Couple in conflict, Marriage Mentors UnitedWhen couples are in conflict, it's completely normal for each person to view the other as the problem. After all, if your spouse would just change their thinking, their behavior, their character, the problem would just go away, right?

There's a big flaw with that thinking. When you view your spouse as the problem, there's only one fix: You have to fix your spouse.

Not only does this imply that your spouse is broken (which we ALL are in some way or another) but it also implies that you know the remedy and that you are NOT the problem. The reality is more likely that you have no idea what the remedy really is and you're making a hefty contribution to the conflict, too.

Most of us have the ability to significantly influence our spouse and his or her behavior to some degree. In fact, we usually have more influence on others than we think we do. But what you don't have is the power to change your spouse's make-up or the core of who he or she is. You really can't "fix" anybody or make that person be somebody else. It's a big enough challenge to 'fix' yourself!

In order to make any headway in a marital conflict, you must make a clear distinction: See your spouse as your partner and the problem as the problem.

Read that part again because it's powerful stuff.

Can you see how viewing the problem as the problem is a perspective that could potentially change the landscape of many future conflicts? It can quite possibly turn things around from you VS your spouse, to you & your spouse VS the problem.

Suddenly, you're pulling together WITH your partner instead of engaging in another tug-of-war.
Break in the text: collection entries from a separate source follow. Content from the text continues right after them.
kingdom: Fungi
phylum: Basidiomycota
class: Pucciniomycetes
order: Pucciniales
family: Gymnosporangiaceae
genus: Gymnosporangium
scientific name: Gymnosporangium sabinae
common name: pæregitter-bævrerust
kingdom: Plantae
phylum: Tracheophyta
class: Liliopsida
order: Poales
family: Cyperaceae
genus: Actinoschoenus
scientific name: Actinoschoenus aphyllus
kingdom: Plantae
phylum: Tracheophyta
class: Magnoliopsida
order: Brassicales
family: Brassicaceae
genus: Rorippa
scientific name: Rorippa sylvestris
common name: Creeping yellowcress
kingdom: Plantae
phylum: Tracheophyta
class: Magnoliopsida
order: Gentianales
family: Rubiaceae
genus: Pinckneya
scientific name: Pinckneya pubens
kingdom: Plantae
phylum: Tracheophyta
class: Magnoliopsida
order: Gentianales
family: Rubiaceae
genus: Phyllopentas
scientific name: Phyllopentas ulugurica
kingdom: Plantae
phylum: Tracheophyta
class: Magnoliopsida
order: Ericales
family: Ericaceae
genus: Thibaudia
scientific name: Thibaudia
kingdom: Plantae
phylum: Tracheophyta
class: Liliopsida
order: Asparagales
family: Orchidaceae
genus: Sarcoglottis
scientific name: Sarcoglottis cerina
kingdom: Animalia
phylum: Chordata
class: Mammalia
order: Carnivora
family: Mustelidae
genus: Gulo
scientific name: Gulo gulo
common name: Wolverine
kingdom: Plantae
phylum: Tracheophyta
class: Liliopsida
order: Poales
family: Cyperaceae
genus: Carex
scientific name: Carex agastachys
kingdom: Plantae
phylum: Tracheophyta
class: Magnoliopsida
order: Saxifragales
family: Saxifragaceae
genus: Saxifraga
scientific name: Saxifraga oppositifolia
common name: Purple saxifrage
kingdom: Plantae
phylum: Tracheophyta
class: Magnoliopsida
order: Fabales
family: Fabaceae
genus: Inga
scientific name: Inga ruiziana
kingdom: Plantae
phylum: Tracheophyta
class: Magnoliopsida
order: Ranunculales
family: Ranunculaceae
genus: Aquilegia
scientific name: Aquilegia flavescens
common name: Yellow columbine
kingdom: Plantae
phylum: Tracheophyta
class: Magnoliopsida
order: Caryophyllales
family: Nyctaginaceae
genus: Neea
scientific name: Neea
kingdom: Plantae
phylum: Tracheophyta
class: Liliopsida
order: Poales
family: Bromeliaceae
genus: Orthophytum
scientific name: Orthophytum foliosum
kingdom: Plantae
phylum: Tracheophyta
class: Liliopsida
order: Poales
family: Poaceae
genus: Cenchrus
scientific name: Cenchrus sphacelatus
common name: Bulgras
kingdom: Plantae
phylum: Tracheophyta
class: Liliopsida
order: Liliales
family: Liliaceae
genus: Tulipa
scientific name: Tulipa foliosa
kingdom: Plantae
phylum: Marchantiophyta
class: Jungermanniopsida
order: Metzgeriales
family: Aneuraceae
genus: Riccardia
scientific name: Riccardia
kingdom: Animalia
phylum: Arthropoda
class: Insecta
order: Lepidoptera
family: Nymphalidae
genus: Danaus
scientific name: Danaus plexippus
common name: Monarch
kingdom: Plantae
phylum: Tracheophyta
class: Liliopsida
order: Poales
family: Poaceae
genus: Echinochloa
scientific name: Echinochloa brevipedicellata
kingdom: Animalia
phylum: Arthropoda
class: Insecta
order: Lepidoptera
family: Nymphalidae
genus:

You're back on the same team and much more likely to be in the right frame of mind to share openly, forgive freely and problem-solve gracefully.

You may be thinking, "Sure, that sounds great. But how do I get my spouse see me as a partner and the problem as the problem?" That's a good question, but … (I hate to break this to you) it misses the point.

Remember, you can't 'fix' your spouse. Before you start worrying that your spouse won't change his or her perspective, go ahead and begin changing yours. Lead by example. You may even wish to verbalize your new perspective by saying, "I realize that you're not the problem here … that the problem is the problem and I really want to work with you to solve it. Maybe we can come up with solutions together?"

Conflict resolution isn't easy. It takes work, negotiation, forgiveness and creativity to find workable solutions for you both. Pointing the finger at the problem instead of at your spouse can make all the difference!